第106話 晩餐会前夜

 東京都内が現在大変な状態になっている。


 理由はカージノ王国のポーラ姫を駐日大使として迎える歓迎晩さん会に各国が国家元首クラスの人物を送り込んでくることを表明したために、その警護を行うため警視庁を始めとして全道府県警から十三万人を超える警察官が護衛のために召集された。

 日本における警察官の総数の五十パーセントに近い。

 それでも人数が足らないために、都内の主要施設などは自衛隊員まで制服着用で警護任務に就かされている。


 この晩餐会の時にテロ組織が日本に長距離弾道ミサイルでも打ち込めば、間違いなく世界中がパニックになるだろうな。

 一応は当日の迎賓館は結界で覆うにしても、都内を広範囲に渡って封鎖するわけにはいかないし、どうしたもんかな。


 都内に侵入する主要幹線道路では検問がいたるところで行われ、駅や空港でも不審者への職務質問が厳しく行われている。

 特に外国人に対してのチェックが厳しく行われ、初日だけでも二万人をける不法滞在者が検挙される事態となった。

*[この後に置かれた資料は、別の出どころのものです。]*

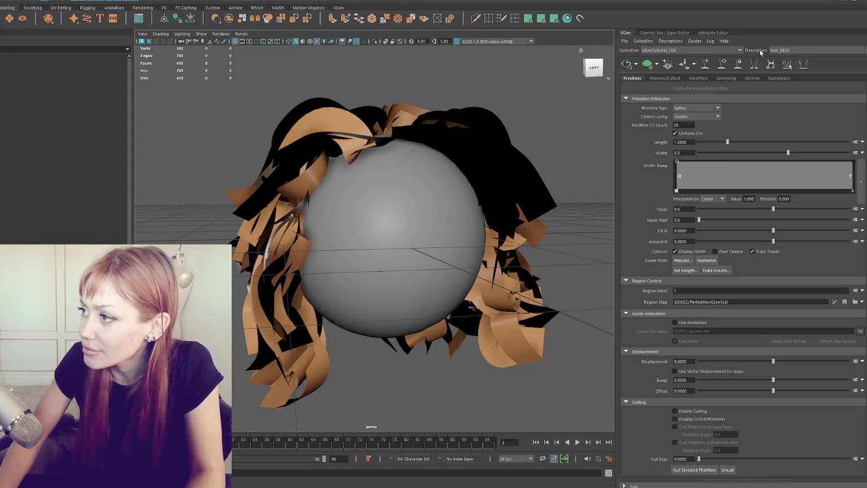
- In XGen Preview/Output, set Operation to Create Geometry and untick Place UV in Tiles
left_click(659, 32)
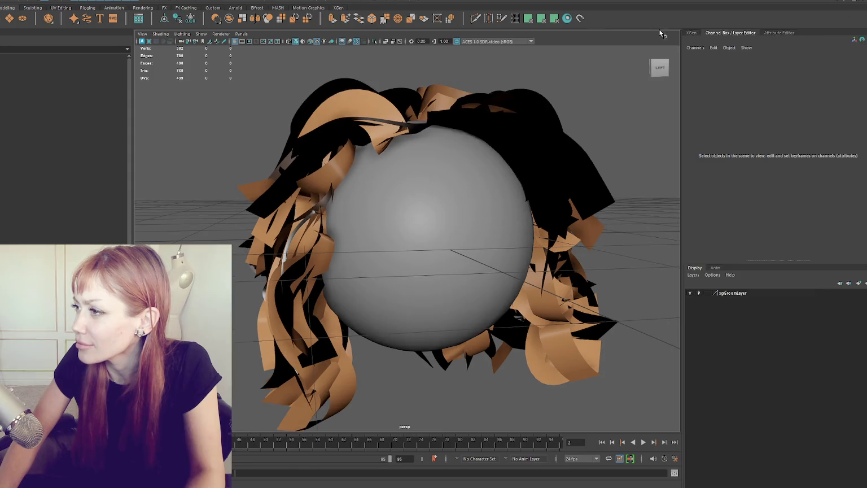
mouse_move(660, 67)
left_click(691, 33)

 改めて日本と言う国の腋の甘さが露呈したような状況だ。


 余りにも検挙者数が多かったために臨時の収容先として中部国際空港を封鎖して、晩餐会の終了まで不法滞在者を隔離することが決定された。

 晩餐会終了後に各自出身国に強制送還されることになる予定だ。


 そんな心配をよそにして、ポーラ王女は晩餐会の前日である月曜日にカージノ大使館入りをした。

 勿論、転移の扉を使用して直接大使館内部にやってきた。

 俺とホタル、ザックとアインも付き従った状態で大使館の中庭に姿を現したポーラ王女に対して、日本からは藤堂総理と外務大臣の織田さん、そして島官房長官の三名が早速訪れた。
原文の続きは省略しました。